Corson v. Ball

By the Court, Geo. G. Barnard, J.

There is no question but that an attachment can be allowed, issued and served, before the service of the summons is fully ^ completed. The 227th section of the Code expressly says, “the plaintiff, at the time of issuing the summons, or at any time afterwards, may have the property of such defendant attached,” &c. The learned judge who delivered the opinion in Kerr v. Mount, (28 N. Y. Rep. 659,) in his remarks on this subject seems to have overlooked this clause.

The objection .that this is a suit in equity, and not an action at law, and. that the attachment given by the Code does not apply to such a case as this, seems to me not well founded. Section 69 of the Code establishes the distinction previously existing between actions at law and suits in equity, and enacts that thereafter there shall be but one form of action, which shall be denominated a civil action. When, then, the word “ action ” is used in section 227 of the chapter relating to attachments, it must be deemed to include all civil actions, including therein not only such as were formerly actions at law, but also such as were formerly suits in equity. If, therefore, in the chapter relating to attachments there is nothing limiting the remedy of attachment to certain civil actions, the court can not so limit it by reason of any previously recognized distinction between actions at law and suits in equity. '

Upon examining the provisions of the chapter in question, I find two classes of limitations, one as regards the persons against whom the attachment is allowed, and the other respecting the subject matter of the action "in which it can be allowed. It is not questioned but that the defendant is one of the persons against whom the remedy is given, if the subject matter of the action is such as to authorize the issue of the warrant.

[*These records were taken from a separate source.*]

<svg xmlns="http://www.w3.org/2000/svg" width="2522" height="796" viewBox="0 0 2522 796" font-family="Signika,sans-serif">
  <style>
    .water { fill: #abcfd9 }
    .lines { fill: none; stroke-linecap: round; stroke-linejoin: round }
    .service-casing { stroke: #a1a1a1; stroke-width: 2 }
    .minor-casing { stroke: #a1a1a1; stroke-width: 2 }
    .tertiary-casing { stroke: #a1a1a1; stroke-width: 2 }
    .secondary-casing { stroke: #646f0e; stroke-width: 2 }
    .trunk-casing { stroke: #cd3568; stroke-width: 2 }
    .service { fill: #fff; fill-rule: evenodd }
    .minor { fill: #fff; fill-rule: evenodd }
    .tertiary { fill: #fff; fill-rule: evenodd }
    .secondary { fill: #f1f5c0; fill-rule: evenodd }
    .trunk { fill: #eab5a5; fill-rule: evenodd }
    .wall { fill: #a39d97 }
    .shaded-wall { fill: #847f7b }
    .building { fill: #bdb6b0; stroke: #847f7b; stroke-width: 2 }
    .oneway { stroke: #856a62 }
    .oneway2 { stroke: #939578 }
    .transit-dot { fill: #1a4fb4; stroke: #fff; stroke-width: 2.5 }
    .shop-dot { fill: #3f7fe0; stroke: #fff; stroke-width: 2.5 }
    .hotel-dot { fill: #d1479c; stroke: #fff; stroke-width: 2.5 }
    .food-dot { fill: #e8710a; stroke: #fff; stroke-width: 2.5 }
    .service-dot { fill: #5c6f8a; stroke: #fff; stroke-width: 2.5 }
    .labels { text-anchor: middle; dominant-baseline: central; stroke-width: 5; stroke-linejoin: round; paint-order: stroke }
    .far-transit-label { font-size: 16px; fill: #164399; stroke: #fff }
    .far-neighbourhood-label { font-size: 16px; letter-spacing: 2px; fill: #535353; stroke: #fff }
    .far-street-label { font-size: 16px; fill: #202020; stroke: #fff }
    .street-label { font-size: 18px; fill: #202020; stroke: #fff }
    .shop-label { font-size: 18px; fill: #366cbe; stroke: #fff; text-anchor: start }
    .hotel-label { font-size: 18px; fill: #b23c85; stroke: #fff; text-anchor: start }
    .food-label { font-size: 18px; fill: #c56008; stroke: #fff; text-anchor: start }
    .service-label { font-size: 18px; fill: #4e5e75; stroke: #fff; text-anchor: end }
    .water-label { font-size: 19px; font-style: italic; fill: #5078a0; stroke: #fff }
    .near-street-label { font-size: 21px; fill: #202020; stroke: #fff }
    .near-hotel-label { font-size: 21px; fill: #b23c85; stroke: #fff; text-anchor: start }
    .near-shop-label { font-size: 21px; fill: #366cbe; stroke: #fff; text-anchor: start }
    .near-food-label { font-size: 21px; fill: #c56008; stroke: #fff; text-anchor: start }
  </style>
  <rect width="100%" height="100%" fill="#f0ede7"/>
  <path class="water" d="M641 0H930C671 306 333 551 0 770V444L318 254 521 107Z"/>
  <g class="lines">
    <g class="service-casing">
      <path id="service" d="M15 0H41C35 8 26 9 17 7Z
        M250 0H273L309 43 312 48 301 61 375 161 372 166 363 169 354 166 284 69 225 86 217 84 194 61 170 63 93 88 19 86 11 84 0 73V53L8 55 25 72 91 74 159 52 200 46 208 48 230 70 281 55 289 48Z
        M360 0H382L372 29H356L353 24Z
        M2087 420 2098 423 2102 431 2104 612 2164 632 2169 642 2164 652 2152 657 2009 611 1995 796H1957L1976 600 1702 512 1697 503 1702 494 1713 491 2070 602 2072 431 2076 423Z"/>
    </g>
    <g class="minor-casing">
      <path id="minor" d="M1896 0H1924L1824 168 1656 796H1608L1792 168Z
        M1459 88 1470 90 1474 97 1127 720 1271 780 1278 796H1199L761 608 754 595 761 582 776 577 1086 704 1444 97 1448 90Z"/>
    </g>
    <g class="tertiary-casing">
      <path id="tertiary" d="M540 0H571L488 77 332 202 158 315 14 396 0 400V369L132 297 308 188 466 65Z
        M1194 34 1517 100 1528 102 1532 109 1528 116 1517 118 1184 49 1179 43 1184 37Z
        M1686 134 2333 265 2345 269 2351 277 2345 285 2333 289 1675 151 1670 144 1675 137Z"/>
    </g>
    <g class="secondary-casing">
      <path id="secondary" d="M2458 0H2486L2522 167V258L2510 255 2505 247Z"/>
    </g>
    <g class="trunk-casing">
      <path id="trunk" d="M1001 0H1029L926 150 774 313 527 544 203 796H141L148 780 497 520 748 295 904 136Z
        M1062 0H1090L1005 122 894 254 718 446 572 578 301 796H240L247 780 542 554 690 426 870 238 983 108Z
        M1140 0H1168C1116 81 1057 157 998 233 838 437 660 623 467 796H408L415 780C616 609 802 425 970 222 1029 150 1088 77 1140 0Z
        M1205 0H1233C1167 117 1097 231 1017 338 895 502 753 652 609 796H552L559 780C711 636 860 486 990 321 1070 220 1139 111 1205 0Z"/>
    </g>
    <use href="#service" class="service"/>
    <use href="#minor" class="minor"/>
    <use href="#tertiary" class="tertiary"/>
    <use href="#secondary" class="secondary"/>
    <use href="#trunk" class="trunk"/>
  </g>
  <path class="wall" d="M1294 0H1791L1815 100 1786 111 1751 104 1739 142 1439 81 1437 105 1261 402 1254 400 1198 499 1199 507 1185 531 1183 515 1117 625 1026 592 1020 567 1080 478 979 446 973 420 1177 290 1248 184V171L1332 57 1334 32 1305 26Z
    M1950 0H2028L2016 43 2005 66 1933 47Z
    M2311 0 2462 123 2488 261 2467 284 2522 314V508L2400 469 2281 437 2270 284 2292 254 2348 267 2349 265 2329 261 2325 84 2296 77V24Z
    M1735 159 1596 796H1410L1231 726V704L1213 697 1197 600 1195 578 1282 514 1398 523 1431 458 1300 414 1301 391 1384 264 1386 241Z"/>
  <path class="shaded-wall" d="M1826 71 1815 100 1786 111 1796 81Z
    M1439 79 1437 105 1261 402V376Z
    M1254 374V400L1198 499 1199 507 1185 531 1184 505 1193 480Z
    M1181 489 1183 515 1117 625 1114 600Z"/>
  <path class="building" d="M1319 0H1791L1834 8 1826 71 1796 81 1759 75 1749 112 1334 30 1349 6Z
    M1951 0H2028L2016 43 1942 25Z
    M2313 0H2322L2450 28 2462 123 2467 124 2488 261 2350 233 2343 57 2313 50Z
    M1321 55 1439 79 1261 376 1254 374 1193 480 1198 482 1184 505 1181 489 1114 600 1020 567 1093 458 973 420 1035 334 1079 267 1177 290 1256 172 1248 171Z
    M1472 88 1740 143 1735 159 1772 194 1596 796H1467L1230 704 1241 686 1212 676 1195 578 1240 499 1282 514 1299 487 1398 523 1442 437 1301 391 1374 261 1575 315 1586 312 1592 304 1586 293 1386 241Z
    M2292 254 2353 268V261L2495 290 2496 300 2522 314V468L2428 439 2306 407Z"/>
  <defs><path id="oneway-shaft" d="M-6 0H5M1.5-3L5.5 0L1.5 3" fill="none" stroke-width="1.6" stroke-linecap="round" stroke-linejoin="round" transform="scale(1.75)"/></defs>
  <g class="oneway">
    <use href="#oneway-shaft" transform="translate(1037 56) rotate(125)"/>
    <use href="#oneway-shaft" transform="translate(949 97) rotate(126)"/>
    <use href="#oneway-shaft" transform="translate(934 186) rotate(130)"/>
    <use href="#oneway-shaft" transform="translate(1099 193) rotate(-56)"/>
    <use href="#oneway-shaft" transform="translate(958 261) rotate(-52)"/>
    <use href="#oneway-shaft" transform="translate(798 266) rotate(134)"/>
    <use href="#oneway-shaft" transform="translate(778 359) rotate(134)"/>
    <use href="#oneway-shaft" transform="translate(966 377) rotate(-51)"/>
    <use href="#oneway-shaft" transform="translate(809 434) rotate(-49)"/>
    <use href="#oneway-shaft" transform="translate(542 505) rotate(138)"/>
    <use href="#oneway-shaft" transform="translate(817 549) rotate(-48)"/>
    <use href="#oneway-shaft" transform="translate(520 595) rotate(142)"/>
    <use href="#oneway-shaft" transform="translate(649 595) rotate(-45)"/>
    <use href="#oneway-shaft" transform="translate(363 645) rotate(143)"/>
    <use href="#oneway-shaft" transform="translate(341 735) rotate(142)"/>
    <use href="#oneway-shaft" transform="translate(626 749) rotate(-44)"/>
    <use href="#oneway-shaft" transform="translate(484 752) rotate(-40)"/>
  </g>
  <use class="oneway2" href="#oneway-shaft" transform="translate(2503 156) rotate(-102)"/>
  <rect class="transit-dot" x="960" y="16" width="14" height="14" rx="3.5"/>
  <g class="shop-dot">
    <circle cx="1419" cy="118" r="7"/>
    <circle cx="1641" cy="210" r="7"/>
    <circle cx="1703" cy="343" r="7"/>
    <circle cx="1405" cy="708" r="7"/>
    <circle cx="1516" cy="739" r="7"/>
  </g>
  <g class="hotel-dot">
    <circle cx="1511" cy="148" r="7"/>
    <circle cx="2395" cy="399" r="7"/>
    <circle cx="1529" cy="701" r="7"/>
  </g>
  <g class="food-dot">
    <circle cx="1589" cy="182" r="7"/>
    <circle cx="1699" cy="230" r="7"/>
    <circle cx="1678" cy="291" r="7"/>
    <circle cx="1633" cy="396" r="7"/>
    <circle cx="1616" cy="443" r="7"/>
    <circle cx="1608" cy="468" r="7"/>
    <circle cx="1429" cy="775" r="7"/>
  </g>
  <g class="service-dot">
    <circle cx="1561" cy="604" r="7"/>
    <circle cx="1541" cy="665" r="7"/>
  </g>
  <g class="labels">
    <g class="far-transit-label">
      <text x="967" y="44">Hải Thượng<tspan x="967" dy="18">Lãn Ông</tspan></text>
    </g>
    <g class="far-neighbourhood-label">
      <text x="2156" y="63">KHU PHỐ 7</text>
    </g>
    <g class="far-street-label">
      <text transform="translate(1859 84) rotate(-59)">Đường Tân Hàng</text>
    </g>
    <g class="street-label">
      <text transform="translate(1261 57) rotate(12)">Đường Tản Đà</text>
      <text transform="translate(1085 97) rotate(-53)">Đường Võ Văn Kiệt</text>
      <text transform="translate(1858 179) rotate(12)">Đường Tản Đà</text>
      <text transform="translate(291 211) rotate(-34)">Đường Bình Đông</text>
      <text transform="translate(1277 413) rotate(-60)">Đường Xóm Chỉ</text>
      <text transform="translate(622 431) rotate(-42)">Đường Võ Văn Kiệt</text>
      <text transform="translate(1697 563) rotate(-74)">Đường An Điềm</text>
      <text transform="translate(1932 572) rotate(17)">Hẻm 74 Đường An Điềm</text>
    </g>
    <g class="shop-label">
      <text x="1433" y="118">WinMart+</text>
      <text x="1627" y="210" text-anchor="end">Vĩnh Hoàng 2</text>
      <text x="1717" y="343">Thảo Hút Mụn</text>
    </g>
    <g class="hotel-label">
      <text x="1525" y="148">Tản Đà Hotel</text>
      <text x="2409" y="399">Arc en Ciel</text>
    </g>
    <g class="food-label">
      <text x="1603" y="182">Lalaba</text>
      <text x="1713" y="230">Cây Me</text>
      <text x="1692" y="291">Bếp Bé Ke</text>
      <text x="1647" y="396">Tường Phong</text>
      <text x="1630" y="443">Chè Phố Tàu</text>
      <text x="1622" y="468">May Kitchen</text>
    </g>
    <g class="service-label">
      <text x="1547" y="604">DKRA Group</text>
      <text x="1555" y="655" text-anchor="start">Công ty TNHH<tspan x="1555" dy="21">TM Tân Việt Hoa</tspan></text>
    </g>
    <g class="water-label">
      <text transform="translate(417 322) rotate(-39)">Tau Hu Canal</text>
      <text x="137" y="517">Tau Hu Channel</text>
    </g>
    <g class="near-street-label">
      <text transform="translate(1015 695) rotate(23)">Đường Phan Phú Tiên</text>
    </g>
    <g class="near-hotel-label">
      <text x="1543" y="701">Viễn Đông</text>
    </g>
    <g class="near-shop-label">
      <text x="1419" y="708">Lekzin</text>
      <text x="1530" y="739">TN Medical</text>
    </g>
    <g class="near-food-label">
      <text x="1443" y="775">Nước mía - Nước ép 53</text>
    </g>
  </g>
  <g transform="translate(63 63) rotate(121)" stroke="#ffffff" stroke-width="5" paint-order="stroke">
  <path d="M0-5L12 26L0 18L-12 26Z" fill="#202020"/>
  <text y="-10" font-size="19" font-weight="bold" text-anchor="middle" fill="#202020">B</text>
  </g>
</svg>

*454The only limitation as to the subject matter is created by sebtion 227, and it is that the action shall be for the recovery of money. It is true section 229 requires the warrant of attachment to be founded on a sufficient setting forth of certain matters, but this section contains no limitation other than those required by section 227.

The only question then is, is this action “an action for the recovery of money ?” It is urged that it is not, because the plaintiff, in addition to seeking to recover money,- also seeks other relief, and because her money recovery depends on her obtaining that other relief. The fact that some other relief is necessary to be obtained before a money judgment can be rendered does not, in a case like this, where the main object of the action is to recover the purchase money of property sold, while the other relief sought for in the action is merely incidental to that main object, render the action any the less ■“an action for the recovery of money.” It is not necessary to consider the effect of the amendment to section 227, passed in 1866, as that amendment was* not in force at the time this attachment was issued. The object of the attachment proceedings is to secure to those who are seeking to recover a money demand, a means of satisfying such money judgment as they may recover against those defendants whose persons are permanently beyond the jurisdiction of the court, or those who seek by absconding or concealment, or fraudulent devices, to remove or keep their persons or their property from the jurisdiction of the court.

It is not contended in this case but that the plaintiff, in her complaint, shows a good cause of action for the recovery of the money which she demands ; nor is it denied that the persons of the defendants are permanently beyond the jurisdiction of the court. It is simply urged that the nature of the action is such that the law does not allow an attachment. I have, however, come to the conclusion that the plaintiff's case comes within not only the letter of the law, but the spirit of the attachment provision. I have been referred to *455the óase of Shaffer v. Masson, (29 How. 55.) That being a general term decision, we are bound to follow it, but only as to the precise point determined. The only point there determined was that in actions of tort an attachment could not issue. The case now at bar is not an action of tort, but arises out of and is founded on a contract; the plaintiff seeking to enforce a contract made for her benefit, and to recover the purchase money contracted to be paid by the defendants against whom the attachment issued.

[New York General Term, November 5, 1866.

Order vacating attachment reversed, and attachment restored, with $10 costs.